Creating desired potentials by embedding small inhomogeneities

Abstract

The governing equation is [∇2+k2−q(x)]u=0 in R3. It is shown that any desired potential q(x), vanishing outside a bounded domain D, bounded in D, Riemann integrable, can be obtained if one embeds into D many small scatterers qm(x), vanishing outside balls Bm≔{x:|x−xm|<a}, such that qm=Am in Bm, qm=0 outside Bm, 1≤m≤M, M=M(a).

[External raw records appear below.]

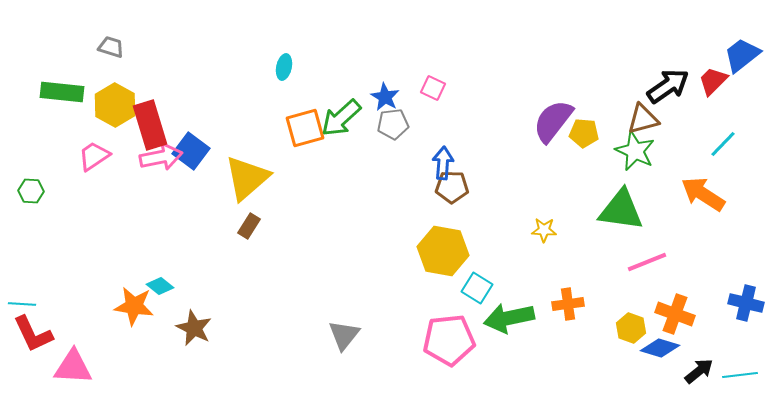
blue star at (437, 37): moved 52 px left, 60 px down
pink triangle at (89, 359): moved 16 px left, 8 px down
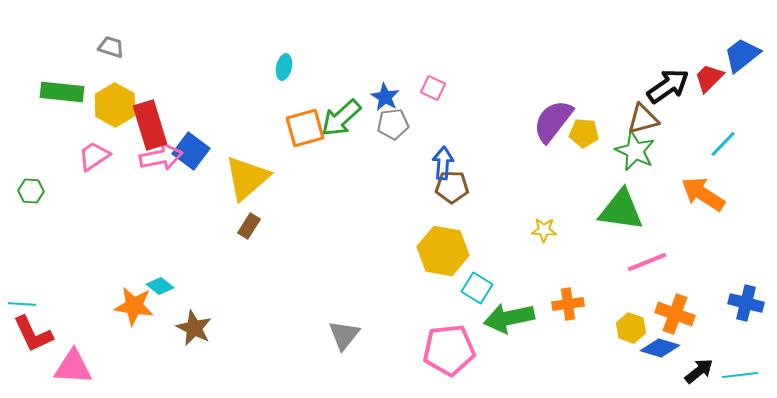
red trapezoid at (713, 81): moved 4 px left, 3 px up
pink pentagon at (449, 340): moved 10 px down
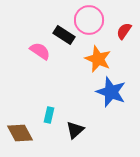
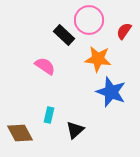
black rectangle: rotated 10 degrees clockwise
pink semicircle: moved 5 px right, 15 px down
orange star: rotated 16 degrees counterclockwise
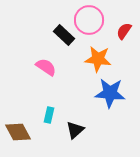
pink semicircle: moved 1 px right, 1 px down
blue star: moved 1 px left, 1 px down; rotated 16 degrees counterclockwise
brown diamond: moved 2 px left, 1 px up
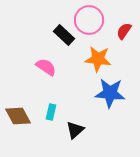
cyan rectangle: moved 2 px right, 3 px up
brown diamond: moved 16 px up
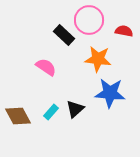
red semicircle: rotated 66 degrees clockwise
cyan rectangle: rotated 28 degrees clockwise
black triangle: moved 21 px up
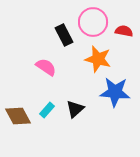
pink circle: moved 4 px right, 2 px down
black rectangle: rotated 20 degrees clockwise
orange star: rotated 8 degrees clockwise
blue star: moved 5 px right, 1 px up
cyan rectangle: moved 4 px left, 2 px up
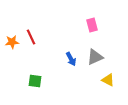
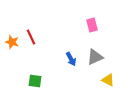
orange star: rotated 24 degrees clockwise
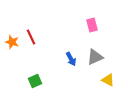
green square: rotated 32 degrees counterclockwise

It is proven that if the number of small scatterers in any subdomain Δ is defined as N(Δ)≔∑xm∊Δ1 and is given by the formula N(Δ)=|V(a)|−1∫Δn(x)dx[1+o(1)] as a→0, where V(a)=4πa3/3, then the limit of the function uM(x), lima→0 uM=ue(x), does exist and solves the equation [∇2+k2−q(x)]u=0 in R3, where q(x)=n(x)A(x), A(xm)=Am, and uM(x) is a solution to the equation [∇2+k2−p(x)]u=0, where p(x)≔pM(x) is some piecewise-constant potential. The total number M of small inhomogeneities is equal to N(D) and is of the order O(a−3) as a→0. A similar result is derived in the one-dimensional case.